A New Bedtime Routine: Reading Aloud Nonfiction

How often does your bedtime routine involve reading aloud nonfiction?  I know what you are thinking.  Nonfiction can be so boring! But, not so fast.  There are wonderful examples of nonfiction texts out there now that are engaging to read.  Not only that, but nonfiction read alouds are a perfect opportunity to share with children the differencesbetween fiction and nonfiction.

A few ways to use a read aloud to discuss differences between nonfiction and fiction:

  • Talk about the table of contents.  How does a table of contents help a reader locate information?

Often times, my son will pick a nonfiction book for me to read aloud.  Instead of reading the whole book, because let’s face it who has time for that, I will read him the title of each section of the table of contents.  He will pick a few topics that he would like to hear about and that is what we read that night.
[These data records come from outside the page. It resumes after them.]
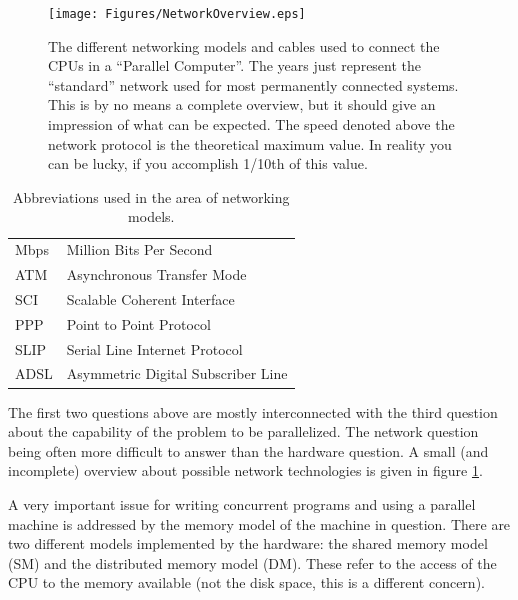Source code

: \begin{figure}[htbp]
  \begin{center}
    \leavevmode
    \texttt{[image: Figures/NetworkOverview.eps]}
    \caption{The different networking models and cables used to connect
        the CPUs in a ``Parallel Computer''. The years just represent the
        ``standard'' network used for most permanently connected systems.
        This is by no means a complete overview, but it should give
        an impression of what can be expected. The speed denoted above
        the network protocol is the theoretical maximum value. In reality
        you can be lucky, if you accomplish 1/10th of this value.}
    \label{fig:NetworkOverview}
  \end{center}
\end{figure}
\begin{table}[htbp]
  \begin{center}
    \begin{tabular}{ll}
      Mbps & Million Bits Per Second \\
      ATM & Asynchronous Transfer Mode \\
      SCI & Scalable Coherent Interface \\
      PPP & Point to Point Protocol \\
      SLIP & Serial Line Internet Protocol \\
      ADSL & Asymmetric Digital Subscriber Line  \\      
    \end{tabular}
    \caption{Abbreviations used in the area of networking models.}
    \label{tab:NetworkingAbbrevs}
  \end{center}
\end{table}
The first two questions above are mostly interconnected with the
third question about the capability of the problem to be parallelized.
The network question being often more difficult to answer than the hardware
question. A small (and incomplete) overview about possible network  
technologies is given in figure \ref{fig:NetworkOverview}.

A very important issue for writing concurrent programs and using
a parallel machine is addressed by the memory model of the 
machine in question. There are two different models implemented
by the hardware: the shared memory model (SM) and the distributed
memory model (DM). These refer to the access of the CPU to the
memory available (not the disk space, this is a different concern).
  • Discuss the index.  How can using the index make your nonfiction reading experience easier?  Do you have to read the book from cover to cover if you are looking for specific information?
  • How do photographs enhance the reading experience?

So when should you start to read aloud nonfiction to your child?  I started reading aloud nonfiction to my son when he was 2 or 3, but he made it easy for me.  He would choose nonfiction books to read aloud.  Boys tend to lean toward nonfiction more readily than girls do.  That is not to say that I haven’t read nonfiction to my daughter (who is now 3) because I have, though not as much as I have read to my son.  Typically, I let my children lead me to the nonfiction.  I tend to find books on whatever topic they are interested in at the time.
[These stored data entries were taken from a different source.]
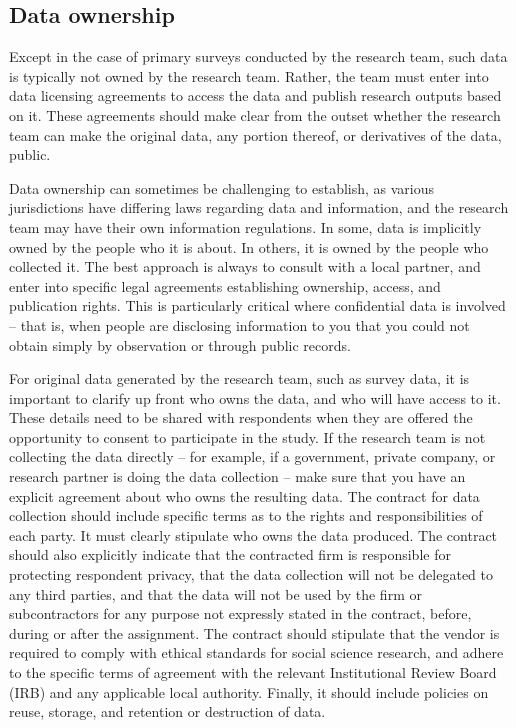 \subsection{Data ownership}
Except in the case of primary surveys conducted by the research team,
such data is typically not owned by the research team.
Rather, the team must enter into data licensing agreements
to access the data and publish research outputs based on it.
These agreements should make clear from the outset whether the
research team can make the original data, any portion thereof, or derivatives
of the data, public.

Data ownership can sometimes be challenging to establish,
as various jurisdictions have differing laws regarding data and information,
and the research team may have their own information regulations.
In some, data is implicitly owned by the people who it is about.
In others, it is owned by the people who collected it.
The best approach is always to consult with a local partner,
and enter into specific legal agreements establishing ownership,
access, and publication rights.
This is particularly critical where confidential data is involved
-- that is, when people are disclosing information to you
that you could not obtain simply by observation or through public records.

For original data generated by the research team, such as survey data,
it is important to clarify up front who owns the data,
and who will have access to it.
These details need to be shared with respondents when they are offered the opportunity
to consent to participate in the study.
If the research team is not collecting the data directly --
for example, if a government, private company, or research partner is doing the data collection --
make sure that you have an explicit agreement
about who owns the resulting data.
The contract for data collection should include specific terms
as to the rights and responsibilities of each party.
It must clearly stipulate who owns the data produced.
The contract should also explicitly indicate that the contracted firm
is responsible for protecting respondent privacy,
that the data collection will not be delegated to any third parties,
and that the data will not be used by the firm or subcontractors for any purpose not expressly stated in the contract,
before, during or after the assignment.
The contract should stipulate that the vendor is required to comply with
ethical standards for social science research,
and adhere to the specific terms of agreement with the relevant
Institutional Review Board (IRB)
and any applicable local authority.
Finally, it should include policies on reuse, storage,
and retention or destruction of data.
A few months back, I wrote a guest post at No Time for Flashcards about incorporating nonfiction into the lives of preschoolers.  Check it out for additional ideas on how to incorporate nonfiction into your family reading.
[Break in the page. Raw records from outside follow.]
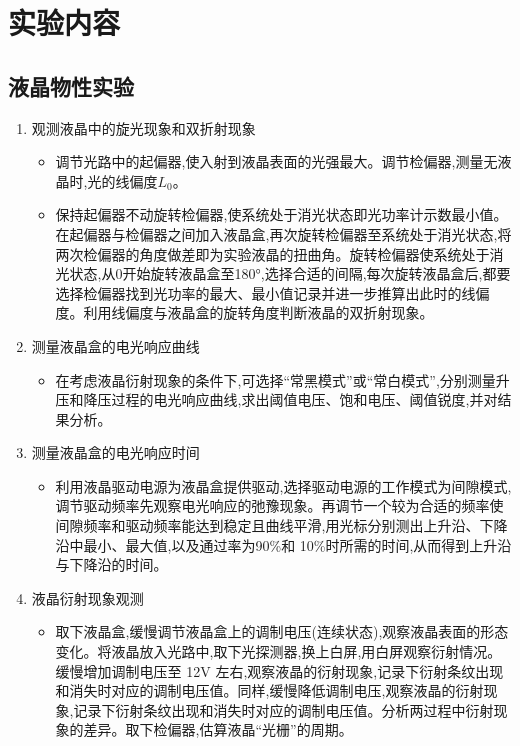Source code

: \documentclass[12pt, a4paper]{article}
\begin{document}
\section{实验内容}

\subsection{液晶物性实验}
\begin{enumerate}
    \item 观测液晶中的旋光现象和双折射现象
    \begin{itemize}
        \item 调节光路中的起偏器,使入射到液晶表面的光强最大。调节检偏器,测量无液晶时,光的线偏度$L_0$。
        \item 保持起偏器不动旋转检偏器,使系统处于消光状态即光功率计示数最小值。在起偏器与检偏器之间加入液晶盒,再次旋转检偏器至系统处于消光状态,将两次检偏器的角度做差即为实验液晶的扭曲角。旋转检偏器使系统处于消光状态,从0开始旋转液晶盒至180°,选择合适的间隔,每次旋转液晶盒后,都要选择检偏器找到光功率的最大、最小值记录并进一步推算出此时的线偏度。利用线偏度与液晶盒的旋转角度判断液晶的双折射现象。
    \end{itemize}

    \item 测量液晶盒的电光响应曲线
    \begin{itemize}
        \item 在考虑液晶衍射现象的条件下,可选择“常黑模式”或“常白模式”,分别测量升压和降压过程的电光响应曲线,求出阈值电压、饱和电压、阈值锐度,并对结果分析。
    \end{itemize}
    
    \item 测量液晶盒的电光响应时间
    \begin{itemize}
        \item 利用液晶驱动电源为液晶盒提供驱动,选择驱动电源的工作模式为间隙模式,调节驱动频率先观察电光响应的弛豫现象。再调节一个较为合适的频率使间隙频率和驱动频率能达到稳定且曲线平滑,用光标分别测出上升沿、下降沿中最小、最大值,以及通过率为90\%和 10\%时所需的时间,从而得到上升沿与下降沿的时间。
    \end{itemize}
    
    \item 液晶衍射现象观测
     \begin{itemize}
         \item 取下液晶盒,缓慢调节液晶盒上的调制电压(连续状态),观察液晶表面的形态变化。将液晶放入光路中,取下光探测器,换上白屏,用白屏观察衍射情况。缓慢增加调制电压至 12V 左右,观察液晶的衍射现象,记录下衍射条纹出现和消失时对应的调制电压值。同样,缓慢降低调制电压,观察液晶的衍射现象,记录下衍射条纹出现和消失时对应的调制电压值。分析两过程中衍射现象的差异。取下检偏器,估算液晶“光栅”的周期。
     \end{itemize}
\end{enumerate}
\end{document}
If you are interested in ways to bring nonfiction into the fabric of your family, check back soon!  For the remainder of the month, I plan to focus on ways to enhance our family lives with nonfiction including reviewing nonfiction books!

What are some ways you incorporate nonfiction into your family’s reading repertoire?  Do your children have favorite nonfiction texts they ask you to read?


4 Responses to “A New Bedtime Routine: Reading Aloud Nonfiction”

  1. Julie Niles Petersen Says:

    This is a very important post. Reading good non-fiction not only promotes a love of reading, but it also helps build knowledge of the world and of the word which is vital to overall academic success.

    I also enjoyed your guest post about incorporating nonfiction into the lives of preschoolers (see link above). I LOVED your Discovery Basket idea and I’m sure kids will love it too. I heard somewhere that to be an expert on anything, study it for ten minutes a day. These baskets and reading non-fiction texts enable kids to become experts on so many things. I would suggest adding some historical fiction in there, too.

  2. Book Chook Says:

    Great ideas here, Dawn. With older children, I love to capitalize on any interest they show in a topic, and use web sites like How Stuff Works, eHow, and Instructables, or google the topic, and explore the information we find online. That can lead to further investigation at the library, but is a great way to skim a topic to see if we want to find out more.